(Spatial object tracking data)
-- Opening Marker --

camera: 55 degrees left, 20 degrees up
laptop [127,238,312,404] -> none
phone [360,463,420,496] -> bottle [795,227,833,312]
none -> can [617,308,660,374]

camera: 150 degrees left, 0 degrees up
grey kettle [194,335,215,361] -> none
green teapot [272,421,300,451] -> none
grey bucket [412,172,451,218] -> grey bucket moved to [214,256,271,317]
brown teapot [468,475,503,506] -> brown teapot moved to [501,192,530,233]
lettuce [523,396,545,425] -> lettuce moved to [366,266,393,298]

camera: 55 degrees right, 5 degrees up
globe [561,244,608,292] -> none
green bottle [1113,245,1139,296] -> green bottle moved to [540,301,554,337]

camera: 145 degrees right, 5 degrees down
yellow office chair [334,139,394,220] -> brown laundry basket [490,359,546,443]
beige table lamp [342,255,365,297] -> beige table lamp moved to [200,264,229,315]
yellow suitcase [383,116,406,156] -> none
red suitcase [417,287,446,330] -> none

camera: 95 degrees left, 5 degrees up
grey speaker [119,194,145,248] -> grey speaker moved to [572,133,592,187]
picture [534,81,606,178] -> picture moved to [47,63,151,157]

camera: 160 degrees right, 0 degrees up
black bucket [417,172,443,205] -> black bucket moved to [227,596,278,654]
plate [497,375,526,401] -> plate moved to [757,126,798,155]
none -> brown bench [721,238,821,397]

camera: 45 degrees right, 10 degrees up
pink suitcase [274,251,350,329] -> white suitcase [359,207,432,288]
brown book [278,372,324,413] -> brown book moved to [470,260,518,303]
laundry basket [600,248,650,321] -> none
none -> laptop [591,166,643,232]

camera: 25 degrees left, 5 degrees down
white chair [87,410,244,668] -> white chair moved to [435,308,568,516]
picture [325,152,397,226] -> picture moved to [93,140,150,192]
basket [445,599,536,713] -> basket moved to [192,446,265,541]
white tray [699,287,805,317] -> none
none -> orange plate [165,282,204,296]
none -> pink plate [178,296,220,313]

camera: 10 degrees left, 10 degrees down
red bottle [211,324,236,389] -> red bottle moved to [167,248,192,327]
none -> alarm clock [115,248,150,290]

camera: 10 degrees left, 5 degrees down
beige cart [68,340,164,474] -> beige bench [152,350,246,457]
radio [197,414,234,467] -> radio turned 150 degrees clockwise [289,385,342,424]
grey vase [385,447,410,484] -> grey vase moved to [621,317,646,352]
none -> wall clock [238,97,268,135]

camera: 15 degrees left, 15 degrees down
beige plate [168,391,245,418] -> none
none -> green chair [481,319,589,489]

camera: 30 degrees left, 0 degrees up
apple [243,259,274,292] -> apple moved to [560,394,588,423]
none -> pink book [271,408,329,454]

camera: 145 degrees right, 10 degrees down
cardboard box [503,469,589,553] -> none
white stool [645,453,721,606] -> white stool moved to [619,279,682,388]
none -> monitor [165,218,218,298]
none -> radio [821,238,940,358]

-- Closing Marker --

Your task: Without altering a single word, transcribe the entries above.

Answer for this exercise:
camera: 55 degrees left, 20 degrees up
laptop [127,238,312,404] -> none
phone [360,463,420,496] -> bottle [795,227,833,312]
none -> can [617,308,660,374]

camera: 150 degrees left, 0 degrees up
grey kettle [194,335,215,361] -> none
green teapot [272,421,300,451] -> none
grey bucket [412,172,451,218] -> grey bucket moved to [214,256,271,317]
brown teapot [468,475,503,506] -> brown teapot moved to [501,192,530,233]
lettuce [523,396,545,425] -> lettuce moved to [366,266,393,298]

camera: 55 degrees right, 5 degrees up
globe [561,244,608,292] -> none
green bottle [1113,245,1139,296] -> green bottle moved to [540,301,554,337]

camera: 145 degrees right, 5 degrees down
yellow office chair [334,139,394,220] -> brown laundry basket [490,359,546,443]
beige table lamp [342,255,365,297] -> beige table lamp moved to [200,264,229,315]
yellow suitcase [383,116,406,156] -> none
red suitcase [417,287,446,330] -> none

camera: 95 degrees left, 5 degrees up
grey speaker [119,194,145,248] -> grey speaker moved to [572,133,592,187]
picture [534,81,606,178] -> picture moved to [47,63,151,157]

camera: 160 degrees right, 0 degrees up
black bucket [417,172,443,205] -> black bucket moved to [227,596,278,654]
plate [497,375,526,401] -> plate moved to [757,126,798,155]
none -> brown bench [721,238,821,397]

camera: 45 degrees right, 10 degrees up
pink suitcase [274,251,350,329] -> white suitcase [359,207,432,288]
brown book [278,372,324,413] -> brown book moved to [470,260,518,303]
laundry basket [600,248,650,321] -> none
none -> laptop [591,166,643,232]

camera: 25 degrees left, 5 degrees down
white chair [87,410,244,668] -> white chair moved to [435,308,568,516]
picture [325,152,397,226] -> picture moved to [93,140,150,192]
basket [445,599,536,713] -> basket moved to [192,446,265,541]
white tray [699,287,805,317] -> none
none -> orange plate [165,282,204,296]
none -> pink plate [178,296,220,313]

camera: 10 degrees left, 10 degrees down
red bottle [211,324,236,389] -> red bottle moved to [167,248,192,327]
none -> alarm clock [115,248,150,290]

camera: 10 degrees left, 5 degrees down
beige cart [68,340,164,474] -> beige bench [152,350,246,457]
radio [197,414,234,467] -> radio turned 150 degrees clockwise [289,385,342,424]
grey vase [385,447,410,484] -> grey vase moved to [621,317,646,352]
none -> wall clock [238,97,268,135]

camera: 15 degrees left, 15 degrees down
beige plate [168,391,245,418] -> none
none -> green chair [481,319,589,489]

camera: 30 degrees left, 0 degrees up
apple [243,259,274,292] -> apple moved to [560,394,588,423]
none -> pink book [271,408,329,454]

camera: 145 degrees right, 10 degrees down
cardboard box [503,469,589,553] -> none
white stool [645,453,721,606] -> white stool moved to [619,279,682,388]
none -> monitor [165,218,218,298]
none -> radio [821,238,940,358]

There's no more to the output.